Fragment:
▼▼▼
Braeckman geeft aan dat de doelstelling van het onderzoek zich vooral vertaalde naar het bestuderen van de zeebodemgemeenschappen waaronder schelpdieren, wormen, sponzen, zakpijpen en microalgen: "Wij wilden weten hoe de zeebodem, die een belangrijke functie heeft in het recycleren van organisch materiaal tot basisnutriënten, reageert op de verstoring door het afsmelten van de gletsjers."
 

Microalgen onder druk

Voor de onderzoeksmissie werd een internationaal team van wetenschappelijke duikers bij elkaar gebracht. Zij voerden metingen uit waarbij er rechtstreeks uit de bodem watermonsters gehaald werden met speciale instrumenten. Uit deze metingen bleek dat het smelten van de gletsjers de werking van microalgen, zoals fytoplankton, in ondiepe zeebodems beïnvloedt.

"De eerste winter van de metingen was koud en lang. In de daaropvolgende lente was het water helder en zagen we een hele hoge activiteit bij de microalgen. Ze namen meer CO2 op dan de zeebodemgemeenschap uitstootte. De volgende winter was warm en kort, met heel veel regen. Hierdoor smolt de gletsjer veel meer af dan normaal. Dus een jaar nadat we een hele hoge activiteit hadden gemeten, was er bijna geen activiteit meer te bekennen. Hoewel de lente het seizoen is waarin de microalgen actief zouden moeten zijn. Dit komt doordat het zeewater heel troebel was en vol partikels zat", verduidelijkt Braeckman.
▲▲▲
Opdrachten:
a - Zet deze zin uit het fragment over gletsjersmelt en microalgen om naar het Engels: "Voor de onderzoeksmissie werd een internationaal team van wetenschappelijke duikers bij elkaar gebracht."
b - Waardoor was er volgens het fragment over gletsjersmelt in de lente na de warme, korte winter bijna geen activiteit meer bij de microalgen?
c - Geef een vervolg op het fragment over gletsjersmelt en microalgen, aansluitend op de laatste zin.

Gegevensoverzicht:
▼▼▼
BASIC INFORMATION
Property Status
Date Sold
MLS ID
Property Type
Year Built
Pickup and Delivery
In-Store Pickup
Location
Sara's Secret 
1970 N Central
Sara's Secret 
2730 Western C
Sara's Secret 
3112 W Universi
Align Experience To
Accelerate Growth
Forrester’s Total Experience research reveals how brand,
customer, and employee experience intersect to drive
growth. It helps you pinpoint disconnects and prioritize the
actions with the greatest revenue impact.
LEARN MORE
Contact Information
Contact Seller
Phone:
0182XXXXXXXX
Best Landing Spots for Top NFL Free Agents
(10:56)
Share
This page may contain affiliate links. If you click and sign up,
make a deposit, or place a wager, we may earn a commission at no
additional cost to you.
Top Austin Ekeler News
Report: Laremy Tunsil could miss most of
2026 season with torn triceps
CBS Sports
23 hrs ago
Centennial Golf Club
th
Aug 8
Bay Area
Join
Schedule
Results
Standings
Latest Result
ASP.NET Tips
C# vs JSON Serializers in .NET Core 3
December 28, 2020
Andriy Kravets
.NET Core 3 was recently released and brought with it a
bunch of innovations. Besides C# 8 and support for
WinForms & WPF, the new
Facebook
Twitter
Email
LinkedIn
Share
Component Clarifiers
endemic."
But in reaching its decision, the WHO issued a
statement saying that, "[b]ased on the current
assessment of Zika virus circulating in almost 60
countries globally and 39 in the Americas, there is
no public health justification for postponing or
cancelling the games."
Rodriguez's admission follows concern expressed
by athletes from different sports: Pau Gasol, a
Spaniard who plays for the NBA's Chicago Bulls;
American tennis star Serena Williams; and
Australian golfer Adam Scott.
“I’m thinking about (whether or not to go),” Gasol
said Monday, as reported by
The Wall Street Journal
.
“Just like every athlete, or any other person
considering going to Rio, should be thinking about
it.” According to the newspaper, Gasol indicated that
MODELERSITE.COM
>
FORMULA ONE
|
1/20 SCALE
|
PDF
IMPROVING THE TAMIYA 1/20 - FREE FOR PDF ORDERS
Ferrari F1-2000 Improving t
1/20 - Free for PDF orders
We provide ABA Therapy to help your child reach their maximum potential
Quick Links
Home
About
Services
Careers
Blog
▲▲▲
▼▼▼
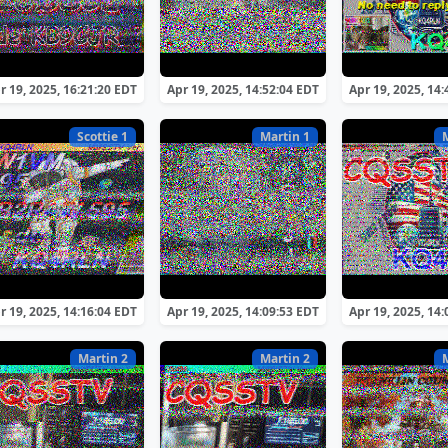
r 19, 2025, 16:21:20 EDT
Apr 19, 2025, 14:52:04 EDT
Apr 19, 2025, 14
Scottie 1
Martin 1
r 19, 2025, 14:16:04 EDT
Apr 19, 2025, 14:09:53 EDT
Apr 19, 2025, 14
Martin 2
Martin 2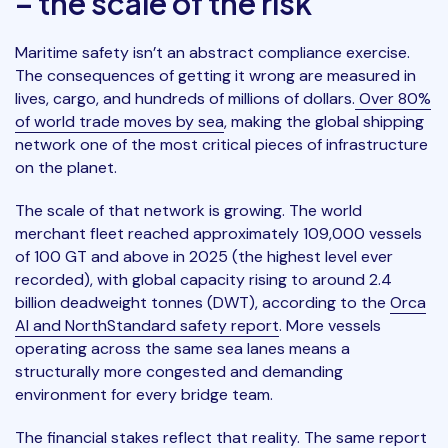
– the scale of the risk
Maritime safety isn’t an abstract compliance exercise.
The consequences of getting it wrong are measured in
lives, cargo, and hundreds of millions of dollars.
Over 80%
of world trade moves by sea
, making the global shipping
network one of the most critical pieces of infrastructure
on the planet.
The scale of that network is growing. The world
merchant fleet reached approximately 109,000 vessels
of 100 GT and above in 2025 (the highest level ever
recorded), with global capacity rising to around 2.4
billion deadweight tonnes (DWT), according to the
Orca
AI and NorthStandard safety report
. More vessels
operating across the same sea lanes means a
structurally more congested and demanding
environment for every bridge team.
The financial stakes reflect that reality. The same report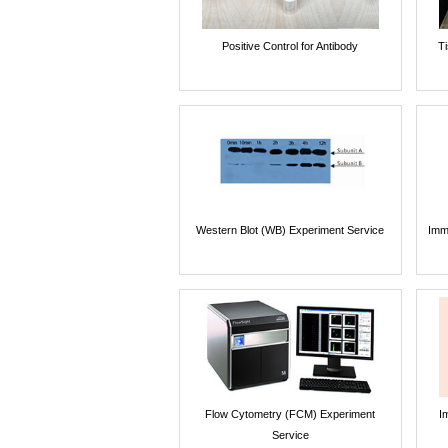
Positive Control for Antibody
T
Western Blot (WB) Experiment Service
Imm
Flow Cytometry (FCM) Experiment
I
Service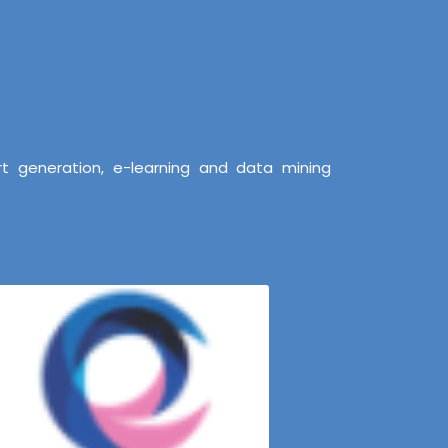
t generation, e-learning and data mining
▲▲▲
Antwoorden:
a - For the research mission, an international team of scientific divers was brought together.

b - Doordat het zeewater heel troebel was en vol partikels zat.

c -
Microalgen nemen normaal gezien actief CO2 op tijdens de fotosynthese. "Met het smeltwater van de gletsjers komen er veel partikels mee de zee in. Door deze partikels vertroebelt het zeewater waardoor er automatisch minder zonlicht in het water komt. De activiteit wordt op deze manier afgeremd", vertelt Braeckman. Bovendien worden de microalgen op de zeebodem begraven door de partikels. "Ze kunnen wel migreren naar het zeebodemoppervlak om in het licht te zitten, maar als ze heel de tijd worden begraven, hebben ze geen energie meer om boven te geraken. Hierdoor worden ze minder productief. Als de productiviteit van de microalgen daalt, wordt er minder CO2 opgenomen uit de atmosfeer."
 

Een versterking van de globale klimaatopwarming

Het smeltwater van de gletsjers heeft dus een impact op de CO2-waarden in de atmosfeer. De onderzoekers nemen aan dat deze conclusies ook gelden voor de plekken langs het schiereiland waar de meeste gletsjers aan het afsmelten zijn: "We zien de partikels van de gletsjers ook in de andere baaien, dus dat is een duidelijk courant patroon. Op deze manier kunnen we concluderen dat de klimaatverandering in Antarctica ervoor zorgt dat er meer CO2 wordt vrijgegeven door de ondiepe zeebodem dan er daar wordt opgeslagen. Dit draagt in zekere zin bij tot de versterking van de globale klimaatverandering."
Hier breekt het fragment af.